Godfred Kwame Otsere is a Ghanaian politician and was a former member of parliament for the Ayensuano Constituency in the Eastern region of Ghana in the 3rd and 4th parliaments of the 4th republic of Ghana.

== Career ==
He is a Ghanaian politician.

== Politics ==
He was a member of the New Patriotic Party. He was elected as the member of parliament for the Ayensuano constituency in the 2000 and 2004 Ghanaian general elections. He oust Evans Kodjo Ahorsey of the National Democratic Congress to represent the constituency in the 3rd parliament of the 4th republic from 7 January 2001 to 6 January 2005. He maintained his seat for another term by winning in the 2004 Ghanaian general elections. In the 2008 Ghanaian general elections though he lost his seat to Samuel Ayeh-Paye also of the New Patriotic Party.

=== 2000 Elections ===

In the year 2000, Otsere won the general elections as the member of parliament for the Ayensuano constituency of the Eastern Region of Ghana.He won on the ticket of the New Patriotic Party. His constituency was a part of the 18 parliamentary seats out of 26 seats won by the New Patriotic Party in that election for the Eastern Region.The New Patriotic Party won a majority total of 99 parliamentary seats out of 200 seats. Otsere was elected with 12,618 votes respectively. This was equivalent to 51.40% of the total valid votes cast. He was elected over Evans Kodjo Ahorsey of the National Democratic Congress, Samuel Nartey of the Convention People's Party and Evans Oheneaku Asamaning of the United Ghana Movement. These won 10,200,1,096 and 657 votes out of the total valid votes cast respectively. These were equivalent to the following percentages; 41.50%, 4.50% and 2.70% respectively of total valid votes cast.
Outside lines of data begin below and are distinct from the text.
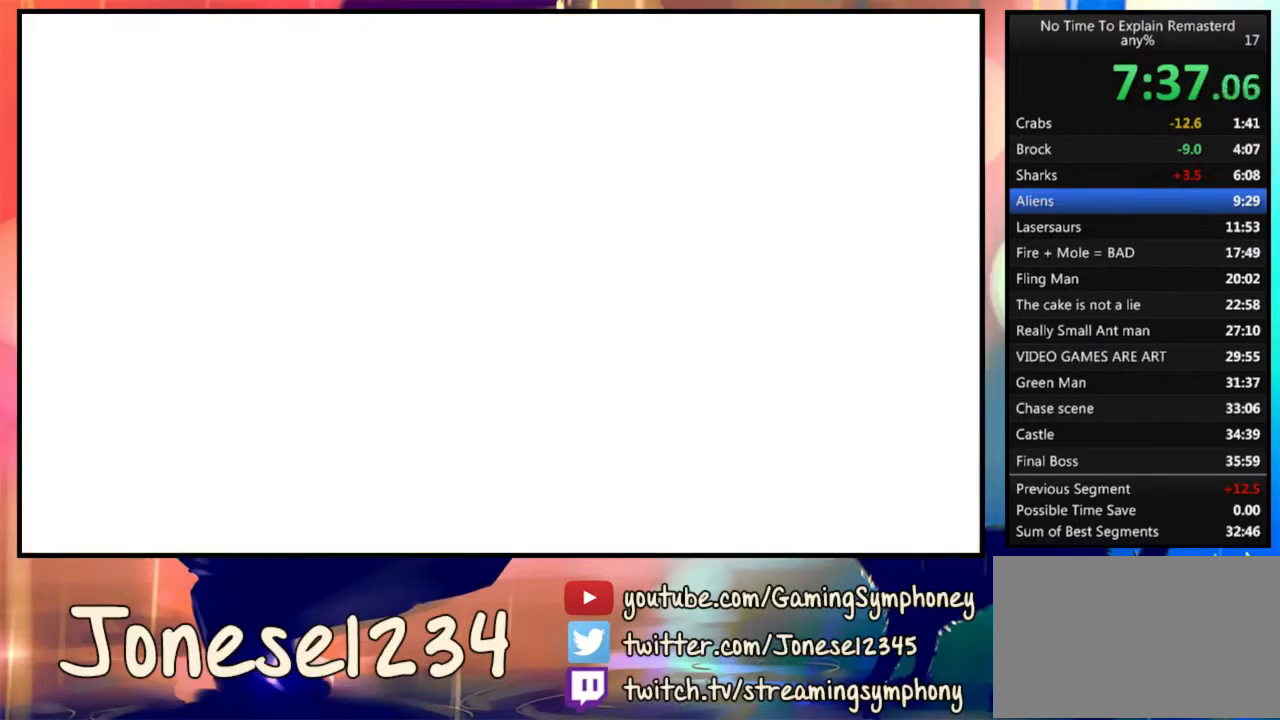
{"keys": [], "mouse": [], "events": []}
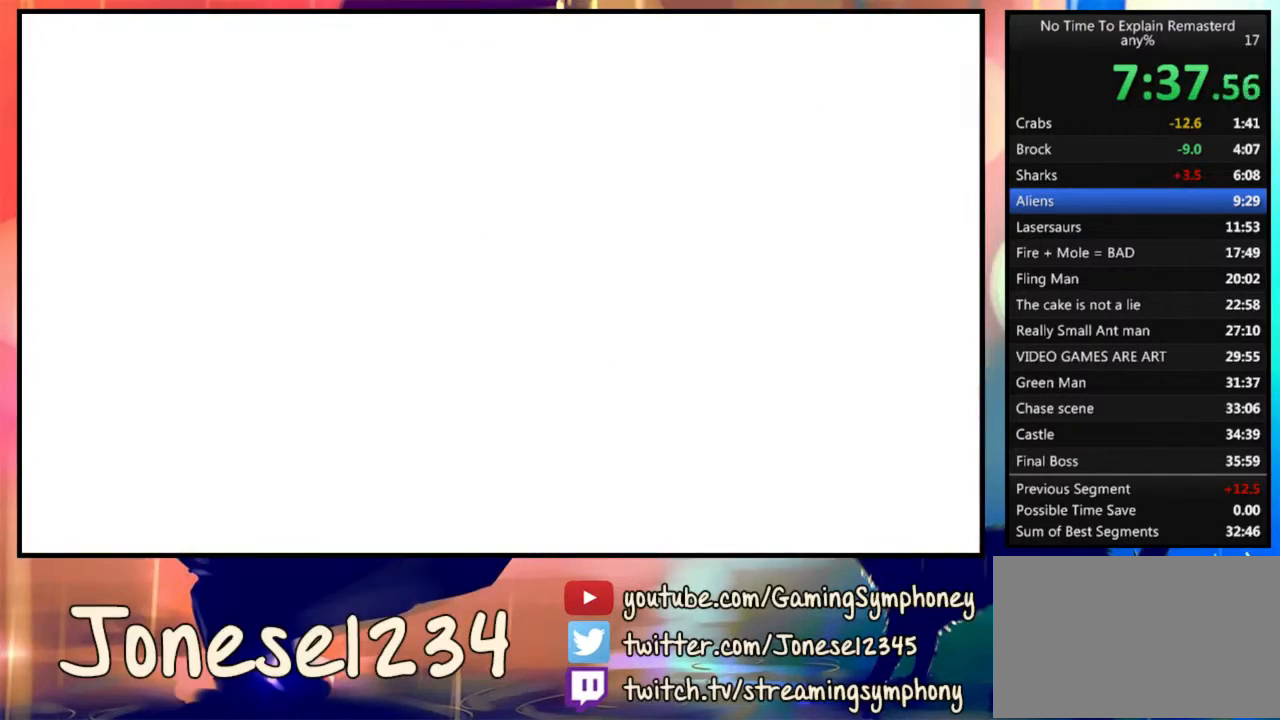
{"keys": [], "mouse": [], "events": []}
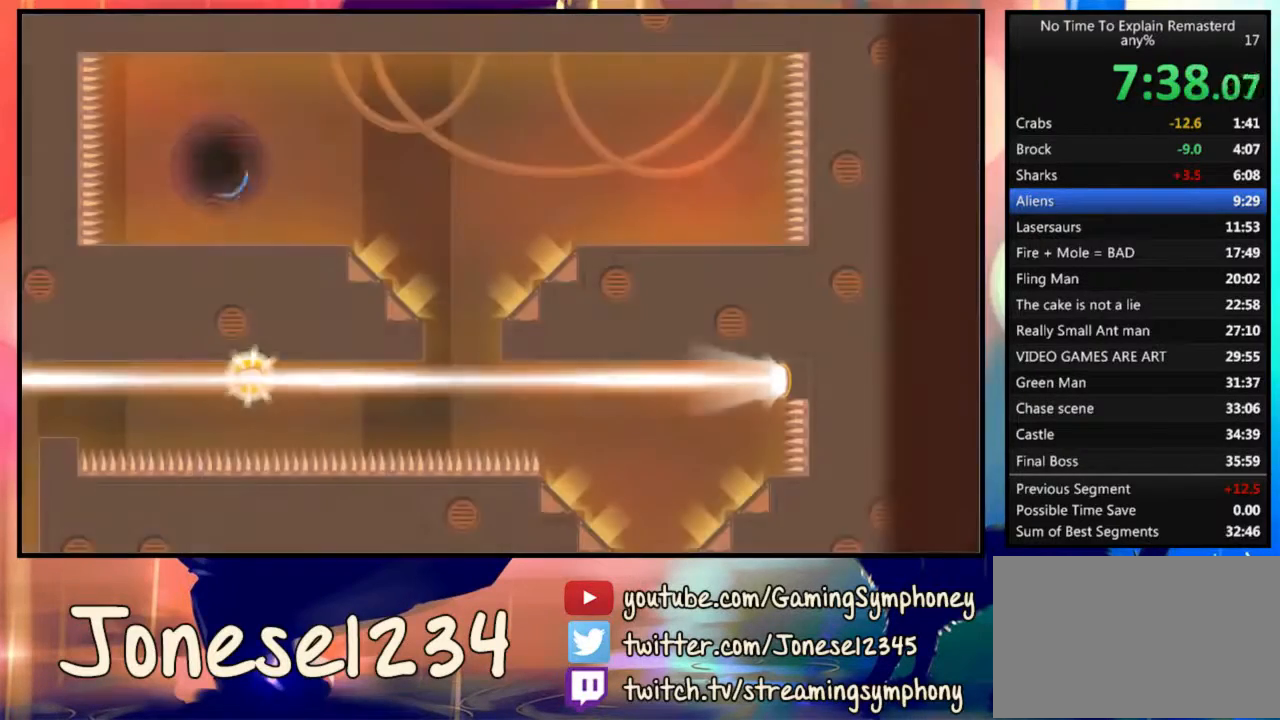
{"keys": [], "mouse": [], "events": []}
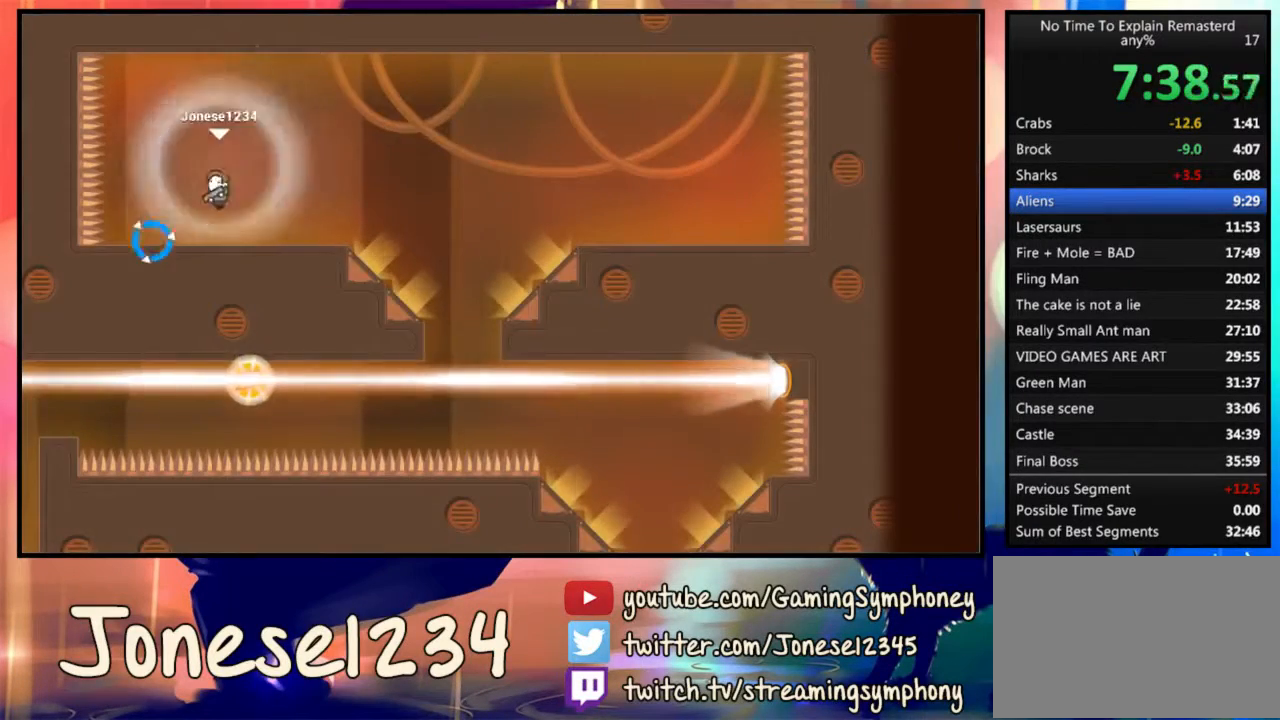
{"keys": ["d"], "mouse": [], "events": [[100, "d", "down"]]}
=== 2004 General Elections ===
Mr. Otsere won the NPP primaries to contest for the parliamentary seat in Ayensuano constituency in the Suhum-Kraboa-Coaltar district. That was his third time running. He won by 17,636votes of the 31,090 total valid votes cast which is 56.70%. He was elected over Francis Asare of the National Democratic Congress and Samuel Andrews Donkor of the Convention People's Party. These obtained 12,683votes and 771votes respectively of the total valid votes cast. These were equivalent to 40.8% and 2.5% respectively of the total valid votes cast. His constituency was a part of the 22 constituencies won by the New Patriotic Party in the Eastern region in that elections. In all, the New Patriotic Party won a total 128 parliamentary seats in the 4th parliament of the 4th republic of Ghana.